Он кивнул на бутылку и свободный стул за кухонным столом. Я подошел к буфету, достал стакан и присоединился к нему. Он налил водки и подвинул ко мне пачку «Голуаз».
— По-настоящему? — повторил он, передразнивая мой акцент. — Любил ли я по-настоящему?

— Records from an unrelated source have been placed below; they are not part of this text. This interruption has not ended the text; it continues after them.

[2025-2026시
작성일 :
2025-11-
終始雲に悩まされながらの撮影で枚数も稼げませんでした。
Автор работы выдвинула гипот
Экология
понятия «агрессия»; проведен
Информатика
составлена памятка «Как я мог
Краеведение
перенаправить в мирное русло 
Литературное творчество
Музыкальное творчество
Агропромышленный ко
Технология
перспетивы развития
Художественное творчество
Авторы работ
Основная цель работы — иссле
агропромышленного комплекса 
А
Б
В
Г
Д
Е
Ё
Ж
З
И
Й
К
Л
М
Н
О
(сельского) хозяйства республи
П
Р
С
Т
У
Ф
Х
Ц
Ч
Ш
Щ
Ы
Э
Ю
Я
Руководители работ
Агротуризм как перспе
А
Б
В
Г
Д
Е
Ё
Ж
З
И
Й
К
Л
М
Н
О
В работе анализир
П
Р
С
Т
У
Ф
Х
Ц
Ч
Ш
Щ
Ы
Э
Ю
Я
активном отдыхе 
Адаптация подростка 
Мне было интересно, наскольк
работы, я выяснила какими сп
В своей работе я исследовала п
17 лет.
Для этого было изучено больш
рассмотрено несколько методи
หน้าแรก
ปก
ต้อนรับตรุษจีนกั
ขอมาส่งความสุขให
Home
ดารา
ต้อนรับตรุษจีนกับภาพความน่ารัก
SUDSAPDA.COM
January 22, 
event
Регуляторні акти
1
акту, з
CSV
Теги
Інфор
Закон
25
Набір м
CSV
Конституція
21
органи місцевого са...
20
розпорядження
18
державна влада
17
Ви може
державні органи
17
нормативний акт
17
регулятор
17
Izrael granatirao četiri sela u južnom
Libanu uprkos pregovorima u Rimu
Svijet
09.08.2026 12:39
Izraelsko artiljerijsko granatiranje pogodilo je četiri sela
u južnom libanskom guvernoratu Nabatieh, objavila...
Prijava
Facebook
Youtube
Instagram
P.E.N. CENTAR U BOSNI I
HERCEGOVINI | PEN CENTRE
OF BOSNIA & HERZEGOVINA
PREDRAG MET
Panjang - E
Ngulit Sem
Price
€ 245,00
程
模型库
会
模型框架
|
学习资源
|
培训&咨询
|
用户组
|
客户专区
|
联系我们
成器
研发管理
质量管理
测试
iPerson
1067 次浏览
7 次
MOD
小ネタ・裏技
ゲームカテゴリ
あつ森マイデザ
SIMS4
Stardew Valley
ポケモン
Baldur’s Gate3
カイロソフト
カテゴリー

— Кажется, так звучал мой вопрос.
Он осушил свой стакан и тут же налил еще:
— Отвечаю. Я думал, что встретил человека, с которым хотел бы прожить всю свою жизнь. Хозяин галереи в Лондоне. Но не тот, с кем я сотрудничаю. Я никогда не смешиваю эти два мира — работу и личную жизнь. Нет, у Фредерика была своя галерея, совсем в другом месте, и он держался в стороне от моего бизнеса. Помимо всего прочего, он был старше меня на двадцать шесть лет. Блестяще образованный — выпускник Харроу и Оксбриджа, аристократ до мозга костей. В нем было все, что я ненавижу в этих чертовых бриттах и чем втайне восхищаюсь. Будучи отпрыском довольно известной фамилии, он, конечно, скрывал свою нетрадиционную ориентацию. Женился на несчастной глупой аристократке — разумеется, блондинке — по имени Аманда. С него, конечно, содрали семь шкур, когда она узнала его «маленький грязный секрет». К тому времени в его жизни уже появился я. Когда мы познакомились, он разрывался между желанием жить так, как ему хочется, и необходимостью проживать жизнь, к которой его обязывало положение. «Надо соблюдать внешние приличия, старина»… и прочий вздор в духе Теренса Раттигана[39]. Но потом я вошел в его жизнь, а он в мою. И это было так правильно, черт возьми. Я нашел свою половинку, он — свою. Мы нашли друг друга. Прошло несколько недель — и свершилось. Он решил уйти из семьи и жить со мной. У меня была студия в Хэкни — жуткое место, но дешевое. Но Фредерик был Фредериком, и он подыскал нам квартиру в Мэйфере. Маленькую, но замечательную. Мы стали обустраивать наш быт. Вместе выходили в свет, и нас стали воспринимать как пару. Это было семь лет назад, тогда на такие отношения смотрели иначе. Фредерик не скупился, он щедро оплачивал свое право жить открыто, поддерживая наш союз и деньгами, и связями. «Почему я должен скрывать тот факт, что впервые в своей жизни по-настоящему счастлив?» — сказал он мне за день до своей смерти. И это были слова человека, который даже со мной не откровенничал о своих чувствах.